### Record set ###

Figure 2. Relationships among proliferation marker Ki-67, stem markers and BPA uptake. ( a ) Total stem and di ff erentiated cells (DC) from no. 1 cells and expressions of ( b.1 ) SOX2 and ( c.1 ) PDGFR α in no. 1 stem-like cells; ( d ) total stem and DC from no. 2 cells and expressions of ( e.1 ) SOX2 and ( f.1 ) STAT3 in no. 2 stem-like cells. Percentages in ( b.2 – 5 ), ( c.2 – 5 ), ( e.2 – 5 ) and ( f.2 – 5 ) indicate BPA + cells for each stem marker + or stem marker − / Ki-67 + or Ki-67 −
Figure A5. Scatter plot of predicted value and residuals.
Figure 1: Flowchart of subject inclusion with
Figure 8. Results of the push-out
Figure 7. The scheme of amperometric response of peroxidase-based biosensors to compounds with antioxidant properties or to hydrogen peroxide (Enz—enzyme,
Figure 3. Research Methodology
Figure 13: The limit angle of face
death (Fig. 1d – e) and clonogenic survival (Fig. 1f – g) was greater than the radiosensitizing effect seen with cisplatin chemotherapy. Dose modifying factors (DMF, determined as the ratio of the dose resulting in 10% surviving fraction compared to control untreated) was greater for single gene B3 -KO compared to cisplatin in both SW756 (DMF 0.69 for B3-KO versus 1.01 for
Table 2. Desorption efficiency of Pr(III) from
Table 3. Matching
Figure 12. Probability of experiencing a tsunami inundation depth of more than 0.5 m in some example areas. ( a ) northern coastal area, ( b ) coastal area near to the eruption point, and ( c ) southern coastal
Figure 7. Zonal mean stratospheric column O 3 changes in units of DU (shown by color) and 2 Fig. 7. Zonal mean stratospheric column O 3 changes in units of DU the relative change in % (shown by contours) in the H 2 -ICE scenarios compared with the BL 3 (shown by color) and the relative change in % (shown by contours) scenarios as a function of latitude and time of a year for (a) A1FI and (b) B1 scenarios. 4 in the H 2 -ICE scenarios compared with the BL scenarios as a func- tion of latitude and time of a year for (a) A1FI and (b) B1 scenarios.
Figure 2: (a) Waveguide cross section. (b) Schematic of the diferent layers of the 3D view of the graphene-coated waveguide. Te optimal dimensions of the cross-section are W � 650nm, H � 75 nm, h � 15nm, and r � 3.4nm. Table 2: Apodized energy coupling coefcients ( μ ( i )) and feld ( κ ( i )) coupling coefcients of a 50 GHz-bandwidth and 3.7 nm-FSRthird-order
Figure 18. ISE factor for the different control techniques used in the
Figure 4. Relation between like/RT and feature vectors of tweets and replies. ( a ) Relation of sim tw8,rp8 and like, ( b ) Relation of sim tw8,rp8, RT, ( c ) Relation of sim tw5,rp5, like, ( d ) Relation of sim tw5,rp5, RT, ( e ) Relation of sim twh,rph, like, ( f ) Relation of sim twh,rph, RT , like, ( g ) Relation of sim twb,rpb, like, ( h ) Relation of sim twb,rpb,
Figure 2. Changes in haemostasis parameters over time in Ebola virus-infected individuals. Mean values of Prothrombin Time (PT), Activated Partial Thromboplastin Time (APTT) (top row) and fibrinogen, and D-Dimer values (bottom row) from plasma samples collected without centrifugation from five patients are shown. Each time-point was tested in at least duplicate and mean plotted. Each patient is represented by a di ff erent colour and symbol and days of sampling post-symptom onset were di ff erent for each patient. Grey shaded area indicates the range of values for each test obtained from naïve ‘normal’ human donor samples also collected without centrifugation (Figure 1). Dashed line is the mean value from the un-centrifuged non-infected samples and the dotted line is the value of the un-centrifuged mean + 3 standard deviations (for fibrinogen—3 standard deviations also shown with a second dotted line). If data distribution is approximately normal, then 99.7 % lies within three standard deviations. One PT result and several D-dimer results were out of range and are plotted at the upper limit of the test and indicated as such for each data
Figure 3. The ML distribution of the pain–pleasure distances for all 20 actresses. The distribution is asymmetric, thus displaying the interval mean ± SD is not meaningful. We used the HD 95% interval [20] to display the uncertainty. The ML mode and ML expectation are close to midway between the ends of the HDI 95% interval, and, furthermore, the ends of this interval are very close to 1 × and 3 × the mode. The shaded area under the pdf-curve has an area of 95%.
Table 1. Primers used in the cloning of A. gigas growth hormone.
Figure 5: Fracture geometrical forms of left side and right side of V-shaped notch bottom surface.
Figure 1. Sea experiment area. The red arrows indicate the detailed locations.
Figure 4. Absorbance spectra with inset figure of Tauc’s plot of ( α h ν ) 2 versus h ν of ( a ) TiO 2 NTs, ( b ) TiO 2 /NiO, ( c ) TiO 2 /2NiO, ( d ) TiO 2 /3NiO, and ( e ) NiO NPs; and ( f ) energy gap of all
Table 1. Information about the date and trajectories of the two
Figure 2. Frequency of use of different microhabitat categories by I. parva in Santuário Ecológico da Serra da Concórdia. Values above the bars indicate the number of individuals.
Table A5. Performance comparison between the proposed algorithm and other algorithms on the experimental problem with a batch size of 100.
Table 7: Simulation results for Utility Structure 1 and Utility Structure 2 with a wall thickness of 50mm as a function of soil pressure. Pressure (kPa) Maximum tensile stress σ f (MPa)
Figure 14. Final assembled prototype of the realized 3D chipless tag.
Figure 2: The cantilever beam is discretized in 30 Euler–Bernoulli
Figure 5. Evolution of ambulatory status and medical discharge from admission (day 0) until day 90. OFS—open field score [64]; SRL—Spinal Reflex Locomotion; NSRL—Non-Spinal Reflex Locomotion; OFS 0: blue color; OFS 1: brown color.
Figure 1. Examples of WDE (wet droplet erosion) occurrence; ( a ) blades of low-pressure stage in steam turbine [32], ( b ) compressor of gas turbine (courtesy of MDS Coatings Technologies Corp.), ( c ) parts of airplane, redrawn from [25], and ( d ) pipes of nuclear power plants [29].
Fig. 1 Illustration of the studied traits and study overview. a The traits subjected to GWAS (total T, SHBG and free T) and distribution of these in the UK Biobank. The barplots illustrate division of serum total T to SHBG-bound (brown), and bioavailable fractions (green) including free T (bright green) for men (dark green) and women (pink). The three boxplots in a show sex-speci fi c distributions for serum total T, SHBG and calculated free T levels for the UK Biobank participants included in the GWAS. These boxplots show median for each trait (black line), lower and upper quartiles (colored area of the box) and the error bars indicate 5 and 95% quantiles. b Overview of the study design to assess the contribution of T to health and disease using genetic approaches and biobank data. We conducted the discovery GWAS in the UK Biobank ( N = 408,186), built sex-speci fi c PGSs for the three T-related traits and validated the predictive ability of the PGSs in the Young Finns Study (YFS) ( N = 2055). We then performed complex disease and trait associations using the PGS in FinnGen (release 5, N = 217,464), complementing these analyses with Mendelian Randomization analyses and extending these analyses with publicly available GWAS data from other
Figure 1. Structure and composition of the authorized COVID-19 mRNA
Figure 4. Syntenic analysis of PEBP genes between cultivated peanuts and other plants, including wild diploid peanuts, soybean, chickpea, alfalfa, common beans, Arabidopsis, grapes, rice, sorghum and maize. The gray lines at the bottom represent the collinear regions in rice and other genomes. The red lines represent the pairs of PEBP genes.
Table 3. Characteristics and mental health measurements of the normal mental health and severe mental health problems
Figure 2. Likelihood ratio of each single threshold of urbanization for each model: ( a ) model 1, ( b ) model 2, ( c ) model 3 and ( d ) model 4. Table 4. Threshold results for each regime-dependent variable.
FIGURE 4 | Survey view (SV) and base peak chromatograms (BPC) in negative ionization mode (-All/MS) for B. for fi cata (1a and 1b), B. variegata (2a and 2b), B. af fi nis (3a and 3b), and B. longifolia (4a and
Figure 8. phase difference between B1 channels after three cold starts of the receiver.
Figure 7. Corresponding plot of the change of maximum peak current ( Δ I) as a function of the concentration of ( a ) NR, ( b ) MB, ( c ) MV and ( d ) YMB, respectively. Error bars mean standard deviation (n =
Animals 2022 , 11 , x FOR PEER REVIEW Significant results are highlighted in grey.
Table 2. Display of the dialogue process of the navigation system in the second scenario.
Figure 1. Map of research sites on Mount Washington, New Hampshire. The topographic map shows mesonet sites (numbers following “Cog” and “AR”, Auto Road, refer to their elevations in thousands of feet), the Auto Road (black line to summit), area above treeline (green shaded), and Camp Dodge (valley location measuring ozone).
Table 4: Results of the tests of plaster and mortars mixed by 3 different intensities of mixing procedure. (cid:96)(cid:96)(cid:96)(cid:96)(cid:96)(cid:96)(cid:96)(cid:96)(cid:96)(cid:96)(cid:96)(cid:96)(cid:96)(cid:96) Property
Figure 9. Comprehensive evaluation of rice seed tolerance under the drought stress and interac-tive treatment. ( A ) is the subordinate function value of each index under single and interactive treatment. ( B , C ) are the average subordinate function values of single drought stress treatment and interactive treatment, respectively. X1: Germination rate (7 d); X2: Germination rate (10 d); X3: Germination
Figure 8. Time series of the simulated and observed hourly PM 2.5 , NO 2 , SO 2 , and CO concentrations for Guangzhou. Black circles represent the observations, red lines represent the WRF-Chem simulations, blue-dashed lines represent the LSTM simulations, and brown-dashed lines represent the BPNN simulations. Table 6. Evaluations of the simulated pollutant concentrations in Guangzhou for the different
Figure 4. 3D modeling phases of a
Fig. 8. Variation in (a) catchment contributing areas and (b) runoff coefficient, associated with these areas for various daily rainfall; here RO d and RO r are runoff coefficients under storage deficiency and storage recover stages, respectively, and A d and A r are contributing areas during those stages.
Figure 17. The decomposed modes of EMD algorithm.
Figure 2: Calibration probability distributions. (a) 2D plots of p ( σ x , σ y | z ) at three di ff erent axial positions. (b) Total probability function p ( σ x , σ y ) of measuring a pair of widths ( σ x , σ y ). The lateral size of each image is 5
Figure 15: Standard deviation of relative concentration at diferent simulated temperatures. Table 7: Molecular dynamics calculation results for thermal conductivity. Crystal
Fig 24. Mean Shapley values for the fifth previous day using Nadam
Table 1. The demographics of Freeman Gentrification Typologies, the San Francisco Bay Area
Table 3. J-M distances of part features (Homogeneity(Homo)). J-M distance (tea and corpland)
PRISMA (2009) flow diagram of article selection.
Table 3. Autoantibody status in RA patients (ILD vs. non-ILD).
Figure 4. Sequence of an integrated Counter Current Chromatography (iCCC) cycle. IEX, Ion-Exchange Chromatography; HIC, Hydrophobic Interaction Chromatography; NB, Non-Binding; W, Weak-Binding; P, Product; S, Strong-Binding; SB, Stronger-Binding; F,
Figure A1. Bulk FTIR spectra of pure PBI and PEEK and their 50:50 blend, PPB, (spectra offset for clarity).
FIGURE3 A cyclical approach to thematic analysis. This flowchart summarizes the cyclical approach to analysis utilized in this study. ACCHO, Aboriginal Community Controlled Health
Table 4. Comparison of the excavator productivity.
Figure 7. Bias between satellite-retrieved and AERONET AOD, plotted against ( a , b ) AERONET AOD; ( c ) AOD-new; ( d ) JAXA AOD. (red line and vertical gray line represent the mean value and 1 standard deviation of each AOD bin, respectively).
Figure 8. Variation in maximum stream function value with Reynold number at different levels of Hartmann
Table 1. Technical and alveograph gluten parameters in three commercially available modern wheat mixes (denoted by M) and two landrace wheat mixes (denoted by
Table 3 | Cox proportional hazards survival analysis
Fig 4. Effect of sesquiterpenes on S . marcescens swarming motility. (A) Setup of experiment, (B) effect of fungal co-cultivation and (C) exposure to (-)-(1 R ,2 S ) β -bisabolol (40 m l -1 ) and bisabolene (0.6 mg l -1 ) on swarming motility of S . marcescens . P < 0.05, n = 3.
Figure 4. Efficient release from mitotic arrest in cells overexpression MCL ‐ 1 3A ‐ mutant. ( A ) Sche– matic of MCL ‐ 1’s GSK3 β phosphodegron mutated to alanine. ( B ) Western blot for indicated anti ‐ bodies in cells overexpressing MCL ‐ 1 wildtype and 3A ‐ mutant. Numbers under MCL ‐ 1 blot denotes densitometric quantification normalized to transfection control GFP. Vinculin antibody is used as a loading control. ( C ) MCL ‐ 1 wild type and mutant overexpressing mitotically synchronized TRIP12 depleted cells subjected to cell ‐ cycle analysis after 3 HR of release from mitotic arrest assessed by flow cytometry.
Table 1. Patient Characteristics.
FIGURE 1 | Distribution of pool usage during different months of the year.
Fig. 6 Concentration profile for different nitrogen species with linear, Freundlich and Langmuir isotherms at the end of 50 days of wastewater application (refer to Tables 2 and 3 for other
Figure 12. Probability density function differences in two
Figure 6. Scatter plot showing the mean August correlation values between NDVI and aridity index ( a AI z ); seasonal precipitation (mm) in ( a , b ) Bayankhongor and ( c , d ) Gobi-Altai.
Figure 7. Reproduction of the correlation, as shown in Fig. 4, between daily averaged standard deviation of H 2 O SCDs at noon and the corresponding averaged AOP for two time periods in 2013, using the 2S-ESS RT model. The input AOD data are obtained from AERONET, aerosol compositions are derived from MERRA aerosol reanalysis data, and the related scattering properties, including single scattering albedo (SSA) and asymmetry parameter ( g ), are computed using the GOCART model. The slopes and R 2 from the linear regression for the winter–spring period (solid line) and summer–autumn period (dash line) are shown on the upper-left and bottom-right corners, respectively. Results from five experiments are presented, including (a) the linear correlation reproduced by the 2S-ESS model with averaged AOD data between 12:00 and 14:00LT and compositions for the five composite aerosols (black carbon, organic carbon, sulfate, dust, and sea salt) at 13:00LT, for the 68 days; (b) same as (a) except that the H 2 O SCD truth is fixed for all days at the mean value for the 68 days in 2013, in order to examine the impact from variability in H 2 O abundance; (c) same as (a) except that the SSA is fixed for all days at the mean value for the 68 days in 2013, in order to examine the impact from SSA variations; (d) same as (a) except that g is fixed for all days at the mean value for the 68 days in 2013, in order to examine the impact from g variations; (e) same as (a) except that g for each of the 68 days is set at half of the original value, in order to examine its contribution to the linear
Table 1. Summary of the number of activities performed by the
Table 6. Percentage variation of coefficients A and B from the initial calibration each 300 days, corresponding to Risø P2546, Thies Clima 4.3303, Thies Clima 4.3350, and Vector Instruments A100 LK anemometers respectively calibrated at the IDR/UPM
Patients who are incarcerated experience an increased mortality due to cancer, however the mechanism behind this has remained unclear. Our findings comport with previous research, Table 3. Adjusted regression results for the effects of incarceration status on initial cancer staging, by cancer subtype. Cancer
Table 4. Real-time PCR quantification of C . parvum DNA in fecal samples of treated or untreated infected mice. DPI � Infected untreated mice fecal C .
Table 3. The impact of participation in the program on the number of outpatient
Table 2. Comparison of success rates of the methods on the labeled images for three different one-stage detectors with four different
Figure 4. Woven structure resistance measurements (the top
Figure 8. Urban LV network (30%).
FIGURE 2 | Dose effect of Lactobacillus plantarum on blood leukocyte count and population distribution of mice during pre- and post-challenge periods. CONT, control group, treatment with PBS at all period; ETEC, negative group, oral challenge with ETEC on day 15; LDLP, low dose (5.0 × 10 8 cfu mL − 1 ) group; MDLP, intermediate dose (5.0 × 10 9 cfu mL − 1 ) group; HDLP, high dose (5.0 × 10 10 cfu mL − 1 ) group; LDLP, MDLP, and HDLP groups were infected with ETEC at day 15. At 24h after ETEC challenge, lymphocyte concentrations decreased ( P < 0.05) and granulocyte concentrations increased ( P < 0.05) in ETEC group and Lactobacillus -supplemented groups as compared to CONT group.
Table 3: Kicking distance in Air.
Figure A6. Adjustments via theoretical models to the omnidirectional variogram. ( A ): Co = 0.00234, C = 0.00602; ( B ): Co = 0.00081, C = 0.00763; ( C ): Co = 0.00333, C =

###

Activity
Retype, exactly and in full, the lines above from the one containing "Table 7: Simulation" through the one containing "Figure 1. Examples".

Expected answer
Table 7: Simulation results for Utility Structure 1 and Utility Structure 2 with a wall thickness of 50mm as a function of soil pressure. Pressure (kPa) Maximum tensile stress σ f (MPa)
Figure 14. Final assembled prototype of the realized 3D chipless tag.
Figure 2: The cantilever beam is discretized in 30 Euler–Bernoulli
Figure 5. Evolution of ambulatory status and medical discharge from admission (day 0) until day 90. OFS—open field score [64]; SRL—Spinal Reflex Locomotion; NSRL—Non-Spinal Reflex Locomotion; OFS 0: blue color; OFS 1: brown color.
Figure 1. Examples of WDE (wet droplet erosion) occurrence; ( a ) blades of low-pressure stage in steam turbine [32], ( b ) compressor of gas turbine (courtesy of MDS Coatings Technologies Corp.), ( c ) parts of airplane, redrawn from [25], and ( d ) pipes of nuclear power plants [29].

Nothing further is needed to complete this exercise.